Uno constató imaginariamente que la transición democrática era algo cierto y auténtico al ver una gran fotografía de Adolfo Suárez con la chaqueta desabrochada y las manos en los bolsillos. Iba andando, como estaba en marcha todo un país hacia una de sus reformas más esplendorosas. Entonces varias generaciones de españoles fueron lo mejor de sí mismos. La sonrisa de Adolfo Suárez fue la “Gioconda” de una coyuntura histórica que ahora se desdeña o pone en duda. Antes de ir a las urnas en 1977, la ciudadanía votó en referéndum la Ley para la Reforma Política en diciembre de 1976, con un 94,4 por ciento de votos afirmativos. Luego vino la Constitución de 1978 –votada de forma masiva en Cataluña, aunque el nacionalismo se niegue a recordarlo-, la más integradora, cohesiva y lúcida de la historia de España.

Hablar hoy de cómo el viejo sistema quedó transfigurado por el procedimiento de por la ley a la ley suena a vetusto y a nostalgia de hogar de ancianos porque lo que se lleva es trasladar los restos de Franco en helicóptero. Muy al contrario, esa memoria es del todo precisa para no facilitar revanchismos, para ahuyentar fantasmas y reencontrarse de nuevo con la concordia y el perdón más allá de las fosas. La ley para la Reforma Política escondía “su fuerza, su contundencia, bajo capas de apariencia inocua”: “Y, no obstante, es un continuo martillazo sobre los principios fundamentales del sistema orgánico”. Lo decía aquel inmenso periodista que fue Josep Melià, en el breve ensayo Qué es la reforma política, publicado en la colección populosa que dirigía Rosa Regás. La reforma consistía, nada más y nada menos, en una posibilidad de convocar elecciones para que llegaran a las Cortes los representantes del pueblo español y fuesen ellos los que dijeran que Constitución querían para España. Elecciones, Cortes Constituyentes, Constitución, Estatutos de autonomía: la larga marcha, la refundación del convivir, otra forma del bien común.

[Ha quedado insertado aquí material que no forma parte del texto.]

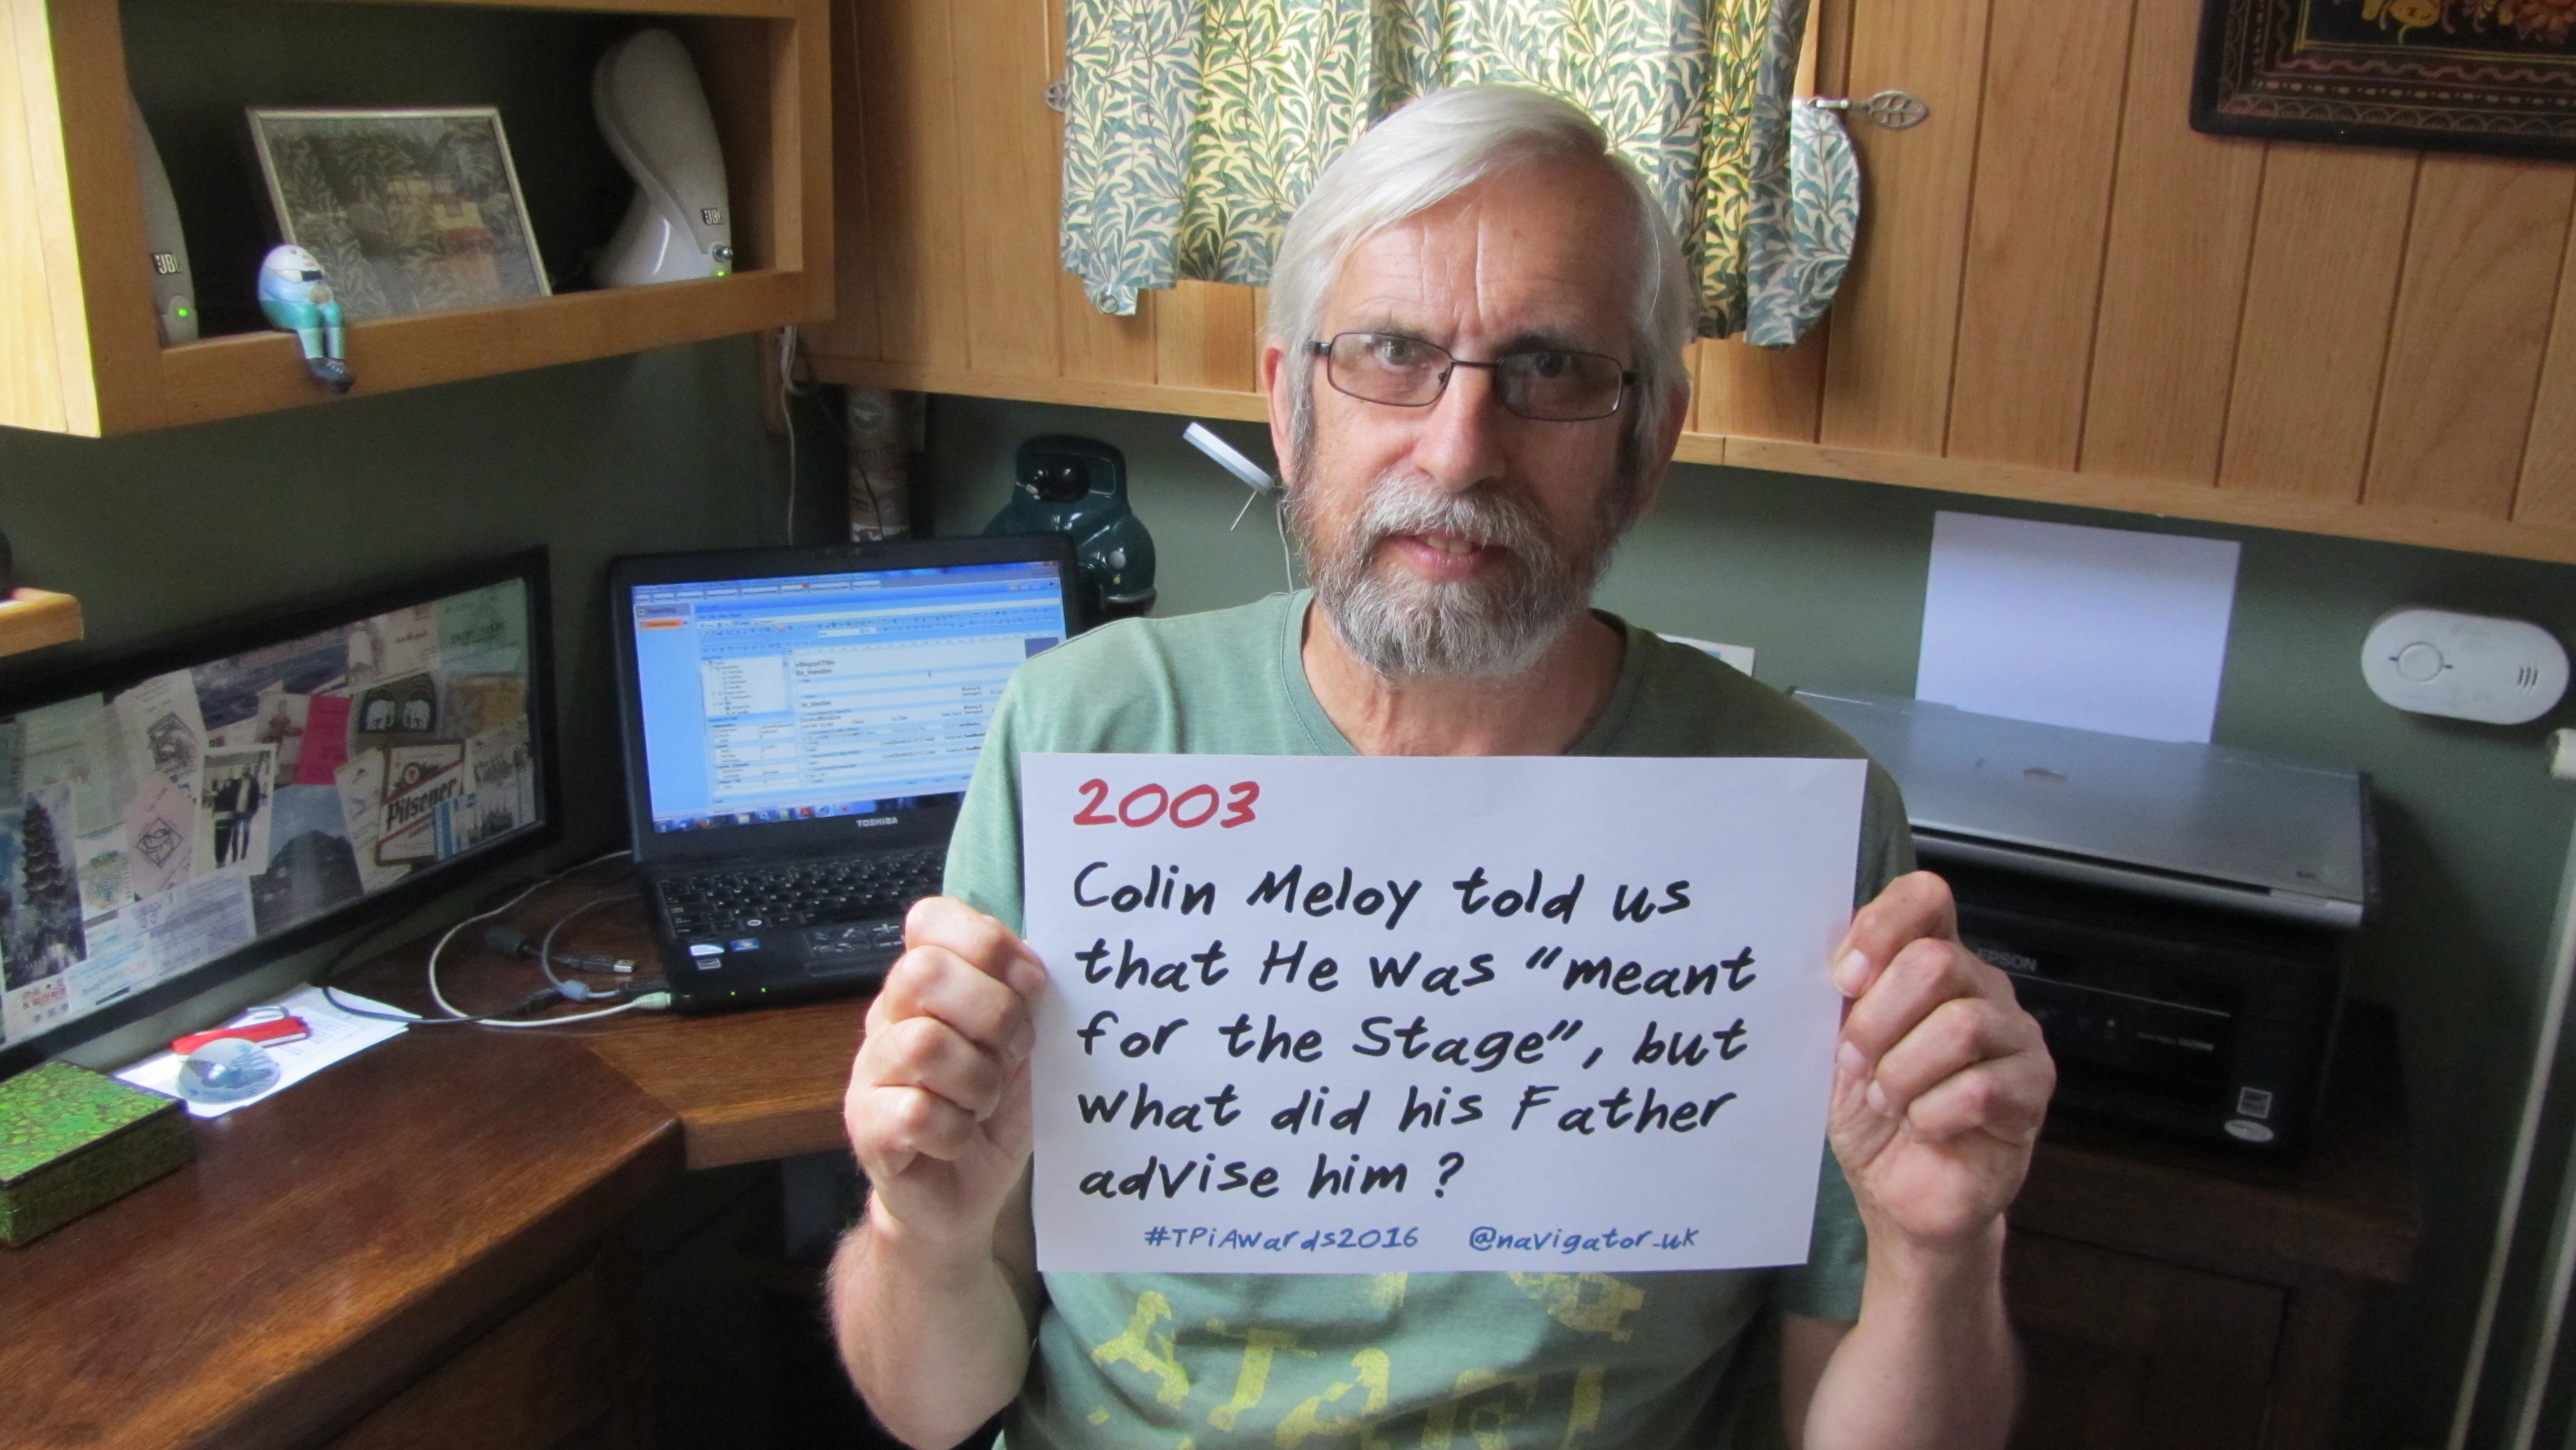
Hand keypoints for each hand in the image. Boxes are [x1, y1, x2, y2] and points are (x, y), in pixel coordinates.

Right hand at [843, 896, 1048, 1249]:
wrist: (960, 1197)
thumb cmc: (989, 1113)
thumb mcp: (1019, 1048)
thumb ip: (1019, 1002)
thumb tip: (1032, 972)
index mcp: (926, 985)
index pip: (930, 920)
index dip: (987, 942)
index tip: (1031, 984)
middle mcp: (889, 1017)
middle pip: (924, 972)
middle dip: (992, 1013)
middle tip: (1015, 1052)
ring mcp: (870, 1072)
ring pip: (923, 1044)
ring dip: (977, 1080)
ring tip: (985, 1104)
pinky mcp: (866, 1127)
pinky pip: (916, 1112)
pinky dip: (957, 1129)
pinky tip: (961, 1137)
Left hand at [1828, 871, 2053, 1251]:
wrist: (1896, 1190)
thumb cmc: (1870, 1111)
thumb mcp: (1835, 1044)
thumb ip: (1840, 996)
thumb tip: (1832, 962)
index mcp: (1930, 959)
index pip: (1925, 898)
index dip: (1882, 928)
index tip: (1844, 979)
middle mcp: (1980, 985)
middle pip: (1935, 963)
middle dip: (1878, 1021)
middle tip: (1857, 1063)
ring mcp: (2014, 1035)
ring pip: (1959, 1026)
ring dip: (1903, 1073)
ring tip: (1889, 1101)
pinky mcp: (2032, 1089)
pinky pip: (1980, 1088)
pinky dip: (1932, 1113)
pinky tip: (1923, 1125)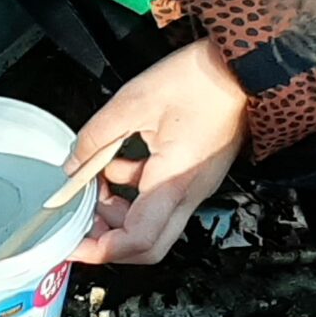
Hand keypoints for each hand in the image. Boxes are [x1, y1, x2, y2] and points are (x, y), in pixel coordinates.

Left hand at [68, 42, 249, 268]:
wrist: (243, 66)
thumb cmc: (202, 80)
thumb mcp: (134, 102)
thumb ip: (96, 137)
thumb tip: (73, 164)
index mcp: (174, 181)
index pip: (137, 240)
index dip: (99, 250)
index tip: (72, 245)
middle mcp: (189, 193)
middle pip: (146, 246)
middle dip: (107, 239)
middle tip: (79, 223)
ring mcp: (194, 187)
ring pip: (150, 224)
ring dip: (116, 212)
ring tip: (95, 182)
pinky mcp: (193, 175)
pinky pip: (158, 200)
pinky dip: (131, 192)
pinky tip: (117, 165)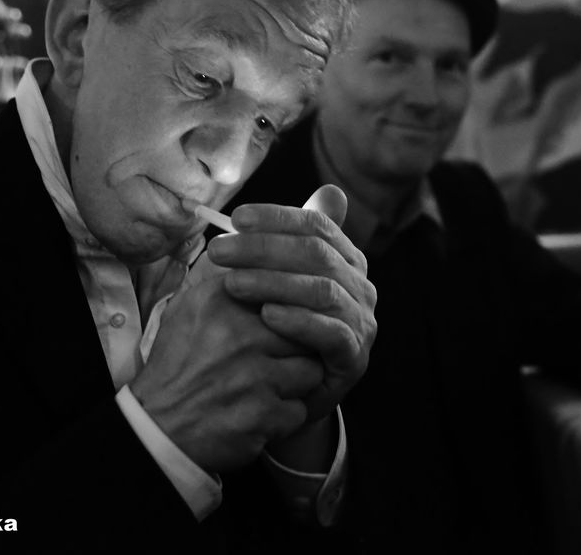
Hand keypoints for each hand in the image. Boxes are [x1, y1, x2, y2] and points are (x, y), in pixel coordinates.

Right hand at [129, 266, 323, 472]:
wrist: (154, 428)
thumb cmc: (176, 367)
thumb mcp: (187, 309)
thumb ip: (224, 280)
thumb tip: (257, 257)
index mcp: (223, 301)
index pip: (286, 291)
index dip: (292, 310)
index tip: (284, 324)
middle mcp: (240, 335)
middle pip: (305, 329)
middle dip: (298, 347)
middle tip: (279, 359)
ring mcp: (254, 376)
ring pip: (311, 370)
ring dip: (296, 383)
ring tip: (271, 387)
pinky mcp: (263, 415)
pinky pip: (299, 409)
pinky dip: (284, 417)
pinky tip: (260, 414)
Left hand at [209, 184, 376, 423]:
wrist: (284, 391)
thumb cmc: (278, 327)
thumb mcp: (277, 278)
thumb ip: (287, 238)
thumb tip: (326, 189)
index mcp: (345, 259)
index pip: (317, 226)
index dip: (277, 218)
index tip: (236, 218)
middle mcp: (359, 286)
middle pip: (317, 254)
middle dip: (263, 248)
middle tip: (219, 251)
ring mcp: (361, 322)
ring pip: (322, 291)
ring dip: (274, 283)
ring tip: (233, 284)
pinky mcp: (354, 357)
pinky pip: (331, 334)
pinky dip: (299, 322)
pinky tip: (267, 315)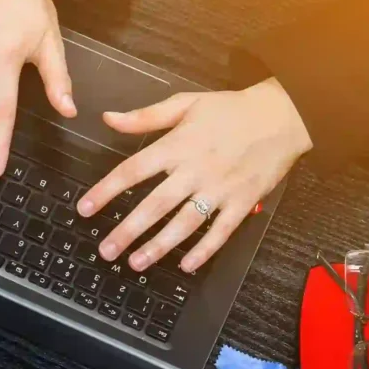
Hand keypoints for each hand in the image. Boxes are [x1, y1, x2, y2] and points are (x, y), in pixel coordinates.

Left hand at [78, 78, 312, 272]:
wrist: (283, 116)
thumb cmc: (231, 109)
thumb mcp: (185, 103)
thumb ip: (145, 116)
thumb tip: (108, 118)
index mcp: (176, 146)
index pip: (132, 171)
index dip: (106, 191)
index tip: (85, 209)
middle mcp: (194, 171)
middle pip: (154, 205)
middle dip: (127, 230)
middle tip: (106, 250)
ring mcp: (219, 190)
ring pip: (184, 224)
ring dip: (159, 246)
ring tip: (136, 263)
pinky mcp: (242, 203)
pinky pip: (220, 232)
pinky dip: (203, 250)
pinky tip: (185, 265)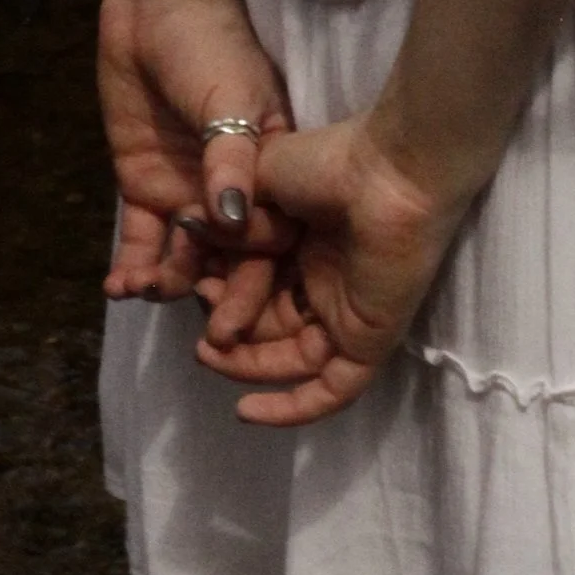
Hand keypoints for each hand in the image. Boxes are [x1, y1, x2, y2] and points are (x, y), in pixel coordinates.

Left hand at [96, 0, 291, 302]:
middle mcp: (232, 195)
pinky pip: (142, 240)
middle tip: (201, 337)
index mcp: (271, 175)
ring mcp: (187, 194)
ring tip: (143, 292)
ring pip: (185, 257)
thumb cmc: (210, 44)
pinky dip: (132, 266)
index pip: (270, 240)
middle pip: (230, 261)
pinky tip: (117, 287)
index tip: (240, 316)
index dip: (257, 279)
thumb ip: (232, 161)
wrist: (153, 6)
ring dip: (168, 282)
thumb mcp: (232, 98)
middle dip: (217, 299)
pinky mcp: (145, 188)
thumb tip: (236, 222)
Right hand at [196, 110, 472, 423]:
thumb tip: (186, 233)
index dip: (220, 292)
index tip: (191, 285)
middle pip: (268, 327)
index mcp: (302, 244)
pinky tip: (247, 413)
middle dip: (229, 330)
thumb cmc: (326, 162)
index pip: (252, 286)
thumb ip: (222, 214)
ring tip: (209, 354)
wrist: (387, 172)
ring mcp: (347, 316)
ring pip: (292, 361)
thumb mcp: (256, 180)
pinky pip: (331, 391)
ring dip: (247, 367)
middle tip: (204, 324)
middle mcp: (324, 283)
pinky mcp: (368, 343)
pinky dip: (290, 408)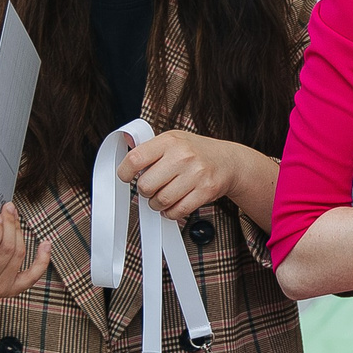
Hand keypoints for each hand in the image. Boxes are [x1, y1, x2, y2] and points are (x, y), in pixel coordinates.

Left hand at [120, 130, 247, 221]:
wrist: (228, 161)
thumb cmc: (196, 151)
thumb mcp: (173, 140)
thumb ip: (150, 149)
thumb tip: (125, 163)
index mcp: (170, 141)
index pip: (135, 159)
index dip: (124, 171)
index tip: (126, 176)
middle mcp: (183, 156)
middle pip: (146, 185)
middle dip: (144, 191)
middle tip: (150, 188)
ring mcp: (196, 174)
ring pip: (161, 201)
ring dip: (157, 204)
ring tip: (161, 198)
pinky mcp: (205, 191)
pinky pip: (178, 211)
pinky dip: (170, 212)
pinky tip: (172, 205)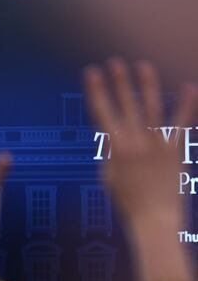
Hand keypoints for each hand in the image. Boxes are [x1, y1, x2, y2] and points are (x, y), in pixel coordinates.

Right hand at [84, 59, 196, 232]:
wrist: (155, 218)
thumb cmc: (128, 201)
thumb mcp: (108, 175)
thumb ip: (110, 152)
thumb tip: (112, 136)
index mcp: (114, 147)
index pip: (101, 111)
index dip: (96, 90)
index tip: (92, 72)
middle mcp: (135, 141)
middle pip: (125, 104)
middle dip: (119, 81)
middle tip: (115, 62)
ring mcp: (157, 143)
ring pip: (151, 106)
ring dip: (146, 84)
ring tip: (143, 66)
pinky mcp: (176, 148)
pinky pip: (181, 122)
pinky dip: (185, 104)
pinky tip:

Entonces Adolfo Suárez marcaba un “tempo” político que para no pocos hubiese podido ser un vértigo de no haber existido la tutela de la Corona, el motor insustituible del cambio. Nacían los nuevos ritos de la democracia, fuente de identidad y compostura colectiva. Ordenar el Estado sin ritos –dijo Confucio- significaría ser como un ciego que no ve las formas de las cosas y divaga sin sentido.

Vamos a las urnas en invierno de 2019 –invierno del descontento, según las palabras de una gran clásico- con un país que se descuida políticamente de los que es la vida en común. No hace falta ser un nostálgico del bipartidismo, ni negar los errores de aquel sistema, para percibir que entonces se votaba de forma más esperanzada, porque las alternancias estaban claras. Quién sabe si la actual fragmentación del arco parlamentario va a mantenerse, ir a más o menguar.  Estamos ante dos bloques y los votos fluyen dentro de cada bloque pero no de uno a otro. No es ineluctable que eso represente una polarización de la sociedad española, aunque coser siempre ha sido más laborioso que descoser. Veremos lo que expresan las urnas esta noche.